С минуту длилось полное молчание. Наконец доктор проговорил с очевидным усилием:

— Вот как? Ну так придвиньте стул и говорите.

Дарней придвинул стул, но говорить, по-видимому, оказалось не так-то легко.

— Вот уже полтора года, доктор, — начал он наконец, — как я имею счастье быть в вашем доме таким близким человеком, что едва ли тот предмет, о котором я намерен говорить теперь, будет для вас…

Доктор внезапным движением руки остановил его. Несколько секунд он оставался с поднятой рукой, потом опустил ее и спросил:

— Вы будете говорить о Люси?

— Да, о ней.

— Всякий разговор о ней труден для меня, но если надо его вести в том тоне, который вы принимаете… это будет еще труднее, Чарльз Дарней.

— Я могу говорить о ней не иначе как с пламенным благоговением, с искренним уважением и глубокой любовью, доктор Манетт, — сказал молодой человек почтительно.

Прошло еще несколько минут молчания, прежде чем отец был в состоянии сказать:

— Этому я верю… я отдаю вам справедливость… верю вам.

Он с таким усилием произнес эти слова и его нежелание говорить об этом предмете было так очевидно, что Чарльз Дарней колебался.

— Прикажете продолжать, сэр?

Опять водворилось молчание.

— Да, продолжайте.

— Вы догадываетесь о том, что я хочу сказать вам, но не можете знать, как долго я думал об этом и как глубоко мое чувство, потому что не знаете всех тайн моего сердца, ни тех надежд, ни тех тревог и опасений, которые давно тяготят его. Дорогой доктор Манетт, я люблю вашу дочь, люблю нежно, страстно, бескорыстно и преданно. Если бывает на свете истинная любовь, то это именно моя любовь.
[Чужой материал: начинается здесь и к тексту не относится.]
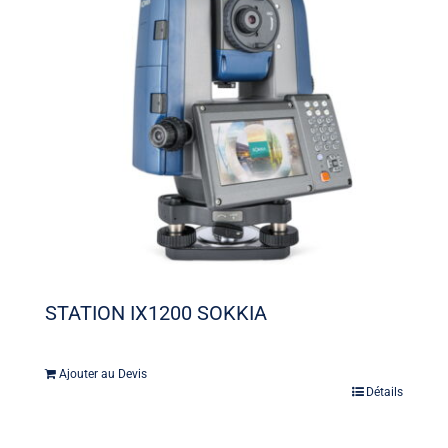
STATION IX1200 SOKKIA
Ajouter au Devis
Détails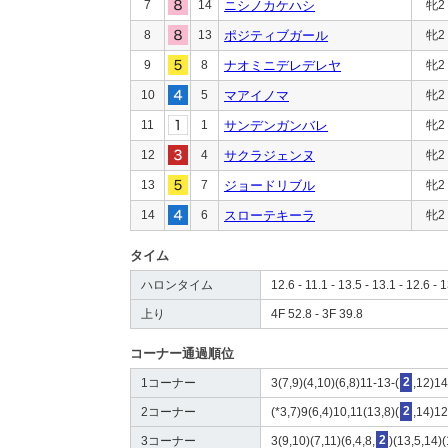
7
14
ニシノカケハシ
牝2
8
13
ポジティブガール
牝2
9
8
ナオミニデレデレヤ
牝2
10
5
マアイノマ
牝2
11
1
サンデンガンバレ
牝2
12
4
サクラジェンヌ
牝2
13
7
ジョードリブル
牝2
14
6
スローテキーラ
牝2
タイム
ハロンタイム
12.6 - 11.1 - 13.5 - 13.1 - 12.6 - 1
上り
4F 52.8 - 3F 39.8
コーナー通過順位
1コーナー
3(7,9)(4,10)(6,8)11-13-(
2
,12)14
2コーナー
(*3,7)9(6,4)10,11(13,8)(
2
,14)12
3コーナー
3(9,10)(7,11)(6,4,8,
2
)(13,5,14)(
Вы сами любили… вспомните свою молодость, и пусть она говорит за меня!

Доктор сидел отвернувшись и вперив глаза в пол, но при этих словах он снова стремительно поднял руку и воскликнул:

— Только не об этом, сэр! Не касайтесь этого предмета! Прошу вас не упоминать о нем!

Тон его голоса был такой страдальческий, что Чарльз Дарней был поражен, и еще долго потом ему чудилось, что он опять слышит его. Доктор слегка замахал своей протянутой рукой, как бы желая, чтобы Дарней помолчал. Тот понял это движение именно в таком смысле и умолк.
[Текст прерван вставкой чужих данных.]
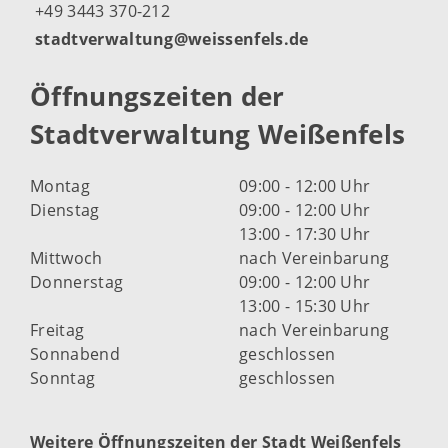
+49 3443 370-212
stadtverwaltung@weissenfels.de
Öffnungszeiten der
Stadtverwaltung Weißenfels
Montag
09:00 - 12:00 Uhr
Dienstag
09:00 - 12:00 Uhr
13:00 - 17:30 Uhr
Mittwoch
nach Vereinbarung
Donnerstag
09:00 - 12:00 Uhr
13:00 - 15:30 Uhr
Freitag
nach Vereinbarung
Sonnabend
geschlossen
Sonntag
geschlossen
Weitere Öffnungszeiten der Stadt Weißenfels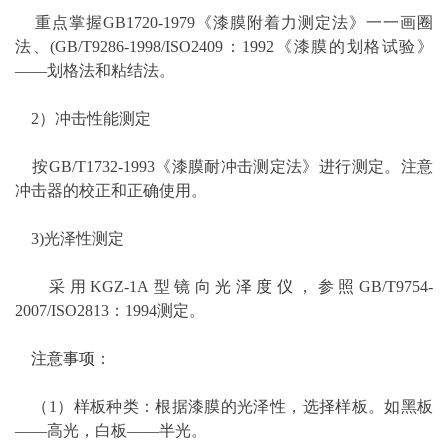
重点掌握GB1720-1979《漆膜附着力测定法》一一画圈
法、(GB/T9286-1998/ISO2409：1992《漆膜的划格试验》
——划格法和粘结法。
2）冲击性能测定
按GB/T1732-1993《漆膜耐冲击测定法》进行测定。注意
冲击器的校正和正确使用。
3)光泽性测定
采用KGZ-1A型镜向
光泽度仪
，参照GB/T9754-
2007/ISO2813：1994测定。
注意事项
：
（1）样板种类：根据漆膜的光泽性，选择样板。如黑板
——高光，白板——半光。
Через несколько минут доктор сказал упавшим голосом:

— Извините, пожалуйста; я нисколько не сомневаюсь, что вы любите Люси, в этом вы можете быть вполне уверены.

Он повернулся в кресле и сел к нему лицом, но не взглянул на него и не поднимал даже глаз. Упершись на руку подбородком, он потупился, и его седые волосы осенили его лицо.

— Вы уже говорили с Люси?

— Нет еще.

— И не писали к ней?

— Никогда.

— Я понимаю, что такая деликатная сдержанность с вашей стороны произошла из уважения к ее отцу; несправедливо было бы не признавать этого. Ее отец благодарит вас за внимание.

Он протянул ему руку, но так и не поднял глаз.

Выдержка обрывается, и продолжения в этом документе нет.